Records to use Start Marker
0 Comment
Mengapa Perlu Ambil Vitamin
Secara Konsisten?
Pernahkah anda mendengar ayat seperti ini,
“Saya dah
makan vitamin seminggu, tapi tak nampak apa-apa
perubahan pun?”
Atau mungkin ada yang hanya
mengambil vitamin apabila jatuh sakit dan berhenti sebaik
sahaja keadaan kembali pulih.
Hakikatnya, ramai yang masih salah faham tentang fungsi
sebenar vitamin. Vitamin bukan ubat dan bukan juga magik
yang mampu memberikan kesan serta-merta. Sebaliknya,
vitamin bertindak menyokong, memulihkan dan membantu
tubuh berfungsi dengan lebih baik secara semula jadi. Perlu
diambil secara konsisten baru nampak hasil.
Records to use End Marker
Records to use Start Marker
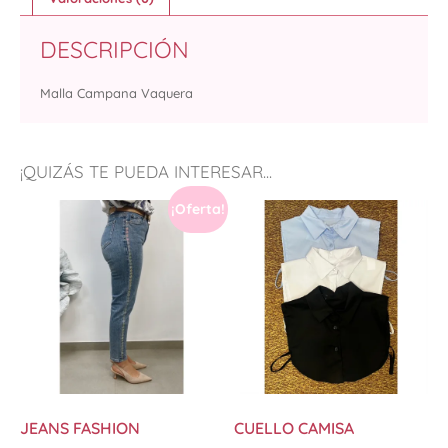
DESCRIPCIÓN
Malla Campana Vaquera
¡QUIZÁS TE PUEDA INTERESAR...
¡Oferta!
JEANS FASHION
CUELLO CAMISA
Records to use End Marker
__Task details__:
From the records above, print exactly the lines that run from the line with "yang mampu memberikan" to the line with "diambil secara konsisten baru nampak hasil.", inclusive.

__Written solution__:
yang mampu memberikan kesan serta-merta. Sebaliknya,
vitamin bertindak menyokong, memulihkan dan membantu
tubuh berfungsi dengan lebih baik secara semula jadi. Perlu
diambil secara konsisten baru nampak hasil.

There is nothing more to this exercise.